Секретарь несколько растерялся, отложил гранки, стал закуривать:

— И что же он, завещал передать эти записки редакции?

Вопрос для мальчугана был неожиданный, и он помедлил 

с ответом: стоял и смотрел, как пожилой мужчина за столом неторопливо листал тетрадь.

— Я думаю так, что завещал, - с трудом выговорил мальчик. - Он был добрый. У него не было никого ни отца, ни матери, -  никого! Только школа... Он приехал к нам прямо из госпиталя, и мы его любили. От него мы узнали и Рубена, и Аррараса, и Корочкпна, и Росу, Да, из этой тетради узнали. Значит, завещал?

— Ладно, — решил секретарь. — Тетрадь можешь оставить. Наведайся при оказии. Может, машина будет из района и город, машиной и приезжай.

Школьный ходок, видимо, не понял, что разговор окончен,  и продолжал стоять у стола. Он напряженно думал о чем-то, и порывался сказать, и не находил слов. А человек за столом, усталый и внешне строгий, не был сухарем: из далекого, сложного и ясного мира школы на него вдруг повеяло теплынью детства, давно пережитым волнением первых радостей и узнаваний. Он ободрил паренька:

— Ты посмелее...

— Надо, чтобы напечатали, — сказал мальчик. — Чтобы все люди про них узнали... Про Рубена, про Клавича, про Корочкина. Он же и записывал, учитель, для людей.

Мальчик приходил еще несколько раз, но в редакции всегда много дел, и они всегда неотложны. Потом он перестал приходить.

Секретарь все же не забыл маленького школьного посланца. Он навел справку о сельском учителе Клавиче и напечатал заметку.

Я разыскал ее в комплекте районной газеты за 1948 год. Заметка сообщала, что в сельской средней школе № 42 имени солдата Корочкина ребята преданно чтут героев Великой Отечественной войны, изучают их биографии и подвиги и что живой интерес к славным делам беззаветных воинов школьникам сумел привить бывший фронтовик, боевой соратник Рубена Ибаррури, учитель Я. Клавич, который был вдумчивым педагогом и, пожалуй, единственным в районе знатоком испанского языка.

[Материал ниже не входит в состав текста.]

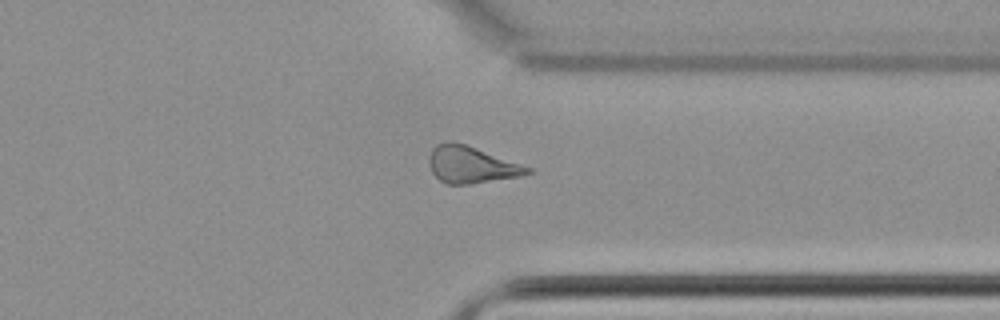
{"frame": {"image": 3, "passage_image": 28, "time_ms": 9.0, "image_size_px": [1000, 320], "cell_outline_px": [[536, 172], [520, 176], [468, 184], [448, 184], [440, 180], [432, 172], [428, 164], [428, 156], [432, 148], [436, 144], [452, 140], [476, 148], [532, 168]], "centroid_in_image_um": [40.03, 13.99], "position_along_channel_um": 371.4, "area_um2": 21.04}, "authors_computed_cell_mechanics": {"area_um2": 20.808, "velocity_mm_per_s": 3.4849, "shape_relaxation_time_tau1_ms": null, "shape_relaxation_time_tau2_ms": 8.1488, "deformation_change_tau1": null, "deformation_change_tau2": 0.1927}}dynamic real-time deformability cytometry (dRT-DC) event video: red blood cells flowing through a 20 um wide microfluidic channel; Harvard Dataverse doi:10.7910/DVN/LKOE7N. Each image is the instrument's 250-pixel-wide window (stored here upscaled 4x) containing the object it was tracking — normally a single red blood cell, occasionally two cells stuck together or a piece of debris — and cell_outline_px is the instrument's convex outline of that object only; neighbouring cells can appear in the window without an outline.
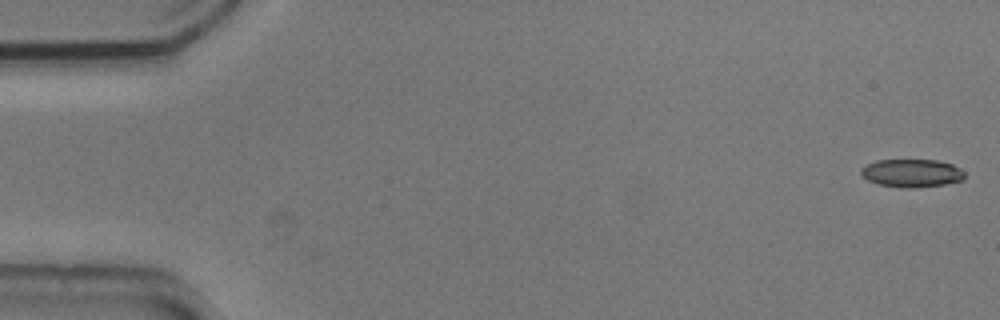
{"species": "common noctule bat (a hibernating species)", "species_latin": "Nyctalus noctula", "temperature_condition": "cold", "stored_images_in_passage": 42, "camera_frame_rate_fps": 3000, "um_per_image_px": 0.085, "animal": {"sex": "male", "body_mass_g": 20.5, "forearm_length_mm": 52.5}, "frame": {"image": 1, "passage_image": 1, "time_ms": 0.0, "image_size_px": [1000, 320], "cell_outline_px": [[964, 180], [944, 184], [876, 184], [868, 180], [860, 172], [860, 168], [876, 160], [936, 160], [952, 164], [960, 168], [964, 172]], "centroid_in_image_um": [77.51, 14.64], "position_along_channel_um": 7.5, "area_um2": 15.84}}
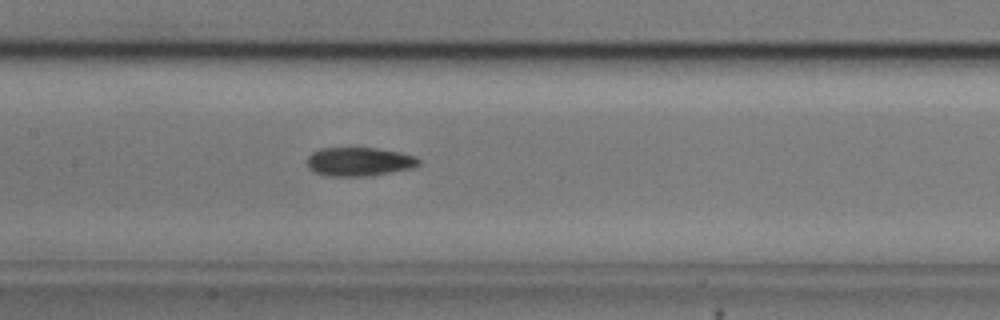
{"frame": {"image": 2, "passage_image": 26, "time_ms": 8.333, "image_size_px": [1000, 320], "cell_outline_px": [[420, 164], [412, 168], [392, 172], [368, 176], [332, 176], [316, 172], [308, 168], [308, 156], [312, 152], [320, 148], [380, 148], [400, 152], [416, 156], [420, 160]], "centroid_in_image_um": [30.56, 13.73], "position_along_channel_um": 176.8, "area_um2": 18.73}}
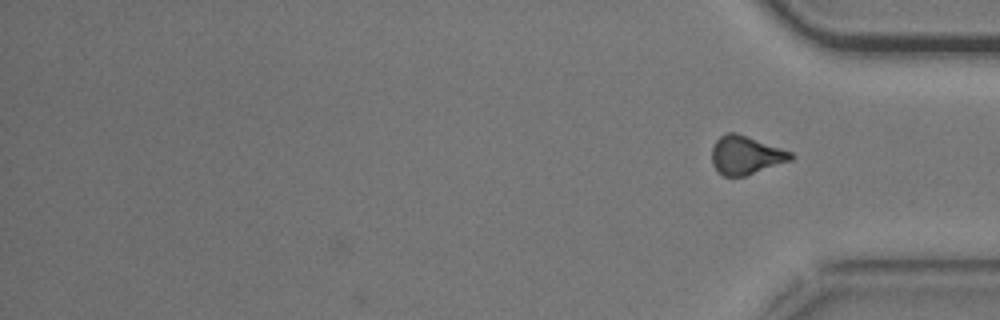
{"frame": {"image": 3, "passage_image": 42, "time_ms": 13.667, "image_size_px": [1000, 320], "cell_outline_px": [[796, 156], [792, 160], [744, 176], [724, 176], [716, 172], [712, 164], [712, 148], [716, 140], [720, 136], [728, 132], [736, 132], [748, 136], [792, 152]], "centroid_in_image_um": [63.38, 13.18], "position_along_channel_um": 371.8, "area_um2": 17.8}, "authors_computed_cell_mechanics": {"area_um2": 18.496, "velocity_mm_per_s": 3.7059, "shape_relaxation_time_tau1_ms": 2.5885, "shape_relaxation_time_tau2_ms": 6.2564, "deformation_change_tau1": 0.1122, "deformation_change_tau2": 0.1461}}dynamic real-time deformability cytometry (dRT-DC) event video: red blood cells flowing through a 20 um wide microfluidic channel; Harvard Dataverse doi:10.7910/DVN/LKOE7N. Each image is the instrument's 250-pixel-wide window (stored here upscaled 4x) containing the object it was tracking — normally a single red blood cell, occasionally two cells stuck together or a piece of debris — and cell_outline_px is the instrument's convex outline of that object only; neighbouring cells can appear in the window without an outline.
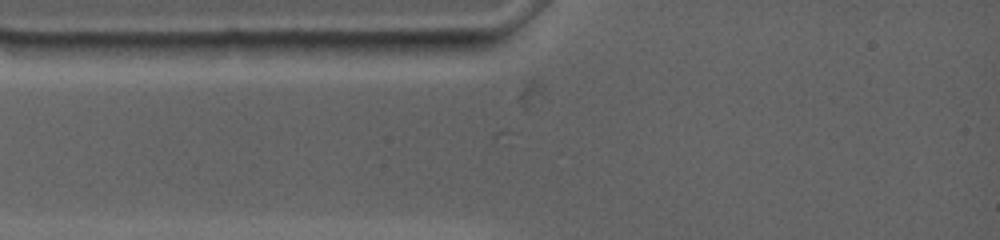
{"species": "common noctule bat (a hibernating species)", "species_latin": "Nyctalus noctula", "temperature_condition": "warm", "stored_images_in_passage": 11, "camera_frame_rate_fps": 4500, "um_per_image_px": 0.085, "animal": {"sex": "female", "body_mass_g": 19.0, "forearm_length_mm": 53.3}, "frame": {"image": 1, "passage_image": 11, "time_ms": 2.444, "image_size_px": [1000, 240], "cell_outline_px": [[148, 44], [144, 60], [68, 60], [40, 44], [40, 40], [104, 40]], "centroid_in_image_um": [8.22, 4.23], "position_along_channel_um": 76.8, "area_um2": 13.12}}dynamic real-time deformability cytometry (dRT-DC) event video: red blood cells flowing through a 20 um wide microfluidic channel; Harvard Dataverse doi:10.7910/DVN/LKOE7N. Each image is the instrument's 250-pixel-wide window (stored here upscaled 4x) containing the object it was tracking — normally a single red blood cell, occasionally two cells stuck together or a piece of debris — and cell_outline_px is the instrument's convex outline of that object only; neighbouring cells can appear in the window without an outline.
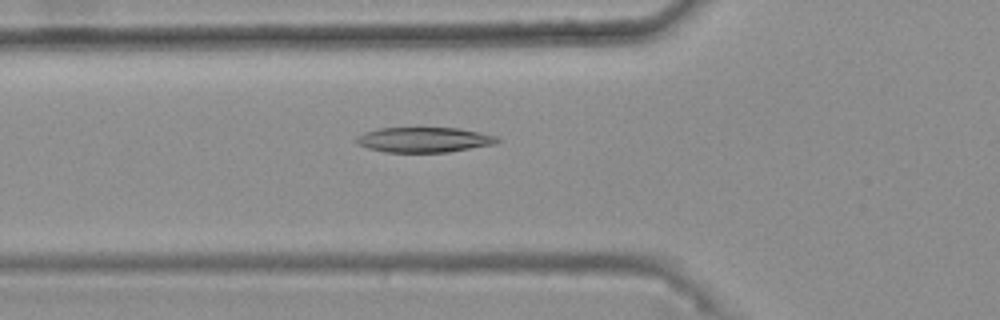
{"species": "common noctule bat (a hibernating species)", "species_latin": "Nyctalus noctula", "temperature_condition": "warm", "stored_images_in_passage": 49, "camera_frame_rate_fps": 3000, "um_per_image_px": 0.085, "animal": {"sex": "female", "body_mass_g": 25.1}, "frame": {"image": 1, "passage_image": 19, "time_ms": 6.0, "image_size_px": [1000, 320], "cell_outline_px": [[500, 140], [496, 144], [448, 152], [384, 152], [368, 148], [356, 144], [352, 140], [356, 136], [364, 132], [376, 128], [460, 128], [500, 136]], "centroid_in_image_um": [36.03, 11.87], "position_along_channel_um": 89.8, "area_um2": 20.98}}
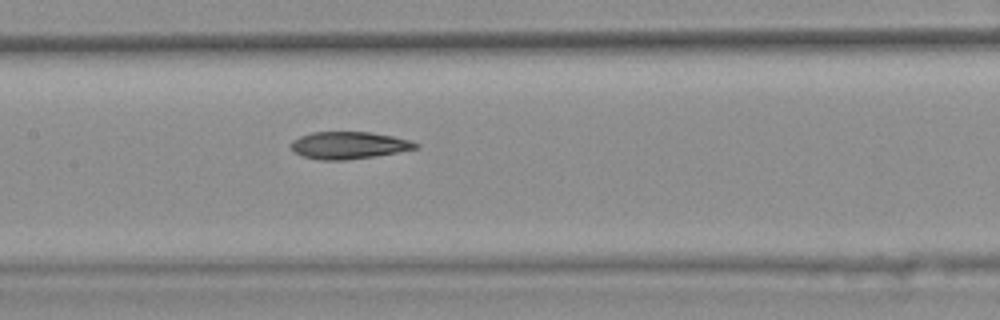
{"frame": {"image": 2, "passage_image": 26, "time_ms": 8.333, "image_size_px": [1000, 320], "cell_outline_px": [[420, 148], [348, 160], [320, 160], [304, 156], [292, 152], [288, 144], [292, 140], [300, 136], [312, 132], [368, 132], [392, 136], [408, 140], [420, 144]], "centroid_in_image_um": [29.59, 12.35], "position_along_channel_um": 177.8, "area_um2": 19.77}}
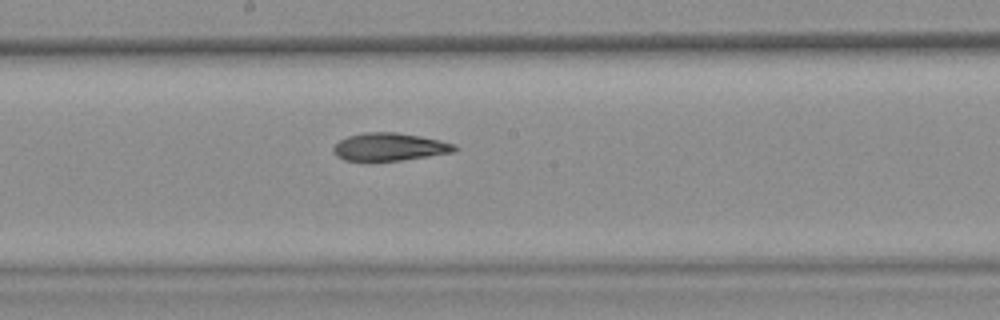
{"frame": {"image": 3, "passage_image": 29, "time_ms": 9.333, "image_size_px": [1000, 320], "cell_outline_px": [[460, 148], [452, 152], [428, 156], [400, 160], [344, 160], [336, 156], [332, 152], [332, 148], [340, 140], [348, 136], [364, 132], [396, 132], [420, 136], [440, 140], [456, 144]], "centroid_in_image_um": [33.11, 12.47], "position_along_channel_um": 215.1, "area_um2": 19.54}, "authors_computed_cell_mechanics": {"area_um2": 20.4612, "velocity_mm_per_s": 3.7544, "shape_relaxation_time_tau1_ms": null, "shape_relaxation_time_tau2_ms": 2.9272, "deformation_change_tau1": null, "deformation_change_tau2": 0.0975}}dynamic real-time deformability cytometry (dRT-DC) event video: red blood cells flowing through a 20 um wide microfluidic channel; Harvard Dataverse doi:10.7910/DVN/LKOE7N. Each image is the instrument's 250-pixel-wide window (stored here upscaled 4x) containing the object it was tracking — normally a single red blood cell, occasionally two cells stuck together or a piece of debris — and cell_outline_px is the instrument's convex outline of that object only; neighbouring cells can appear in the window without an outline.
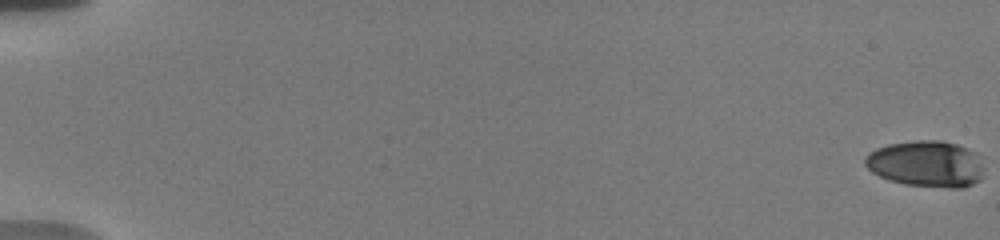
{"species": "human", "species_latin": "Homo sapiens", "temperature_condition": "warm", "stored_images_in_passage": 55, "camera_frame_rate_fps": 3000, "um_per_image_px": 0.085, "donor": {"sex": "male"}, "frame": {"image": 1, "passage_image": 1, "time_ms": 0.0, "image_size_px": [1000, 240], "cell_outline_px": [[984, 176], [980, 180], [964, 188], [948, 188], [904, 184], [888, 180], [872, 172], [864, 164], [864, 160], [868, 152], [876, 148], [888, 144], [916, 140], [940, 140], [956, 144], [976, 152], [984, 168]], "centroid_in_image_um": [78.75, 13.93], "position_along_channel_um": 6.3, "area_um2": 32.48}}
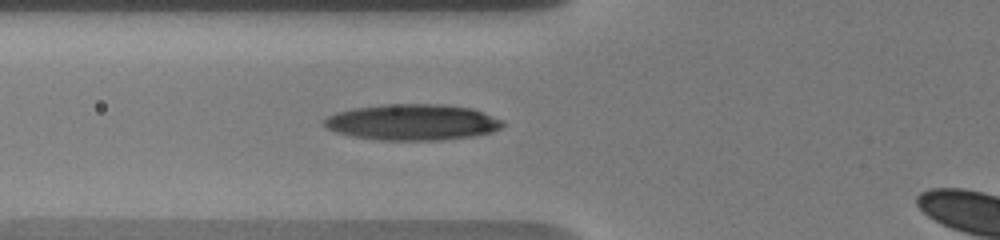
{"frame": {"image": 2, "passage_image": 24, "time_ms": 7.667, "image_size_px": [1000, 240], "cell_outline_px": [[504, 124], [500, 128], [492, 132], [472, 136], [440, 140], [380, 140], [352, 136], [336, 132], [324, 128], [324, 120], [328, 116], [336, 112], [352, 108], [384, 104], [444, 104], [472, 108], [504, 120]], "centroid_in_image_um": [35.05, 10.38], "position_along_channel_um": 90.8, "area_um2": 37.69}}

Возможно, что, напечатав эту заметку, секретарь редакции счел свой долг исполненным и положил тетрадь на полку шкафа, чтобы возвратить при случае школьному ходоку. Но мальчик не пришел, и миновали годы, и секретарь сменился, а тетрадь все лежала на полке в шкафу среди старых гранок и ненапечатанных стихов. Ее нашли случайно, перебирая редакционный архив.

Я открываю картонную обложку. Титульная страница, серая и шероховатая, чиста, и на ней засушенная гвоздика. Она даже сохранила алый оттенок, но несколько сдвинулась в угол страницы, и я осторожно поправляю цветок.

Прочитав записи Клавича, я вижу, что нужно так же осторожно править в них и отдельные слова.

Скромный цветок, алый и чуточку золотистый, видится мне втиснутой в страницу  бронзой, пролитой на серый мрамор.

Ты прав был, Клавич: книга, прочитанная мной, становится частицей и моей жизни. И не такое ли чувство испытывал и тот мальчонка класса «А» имени Рубена, шагая морозной, заснеженной дорогой в районный городок?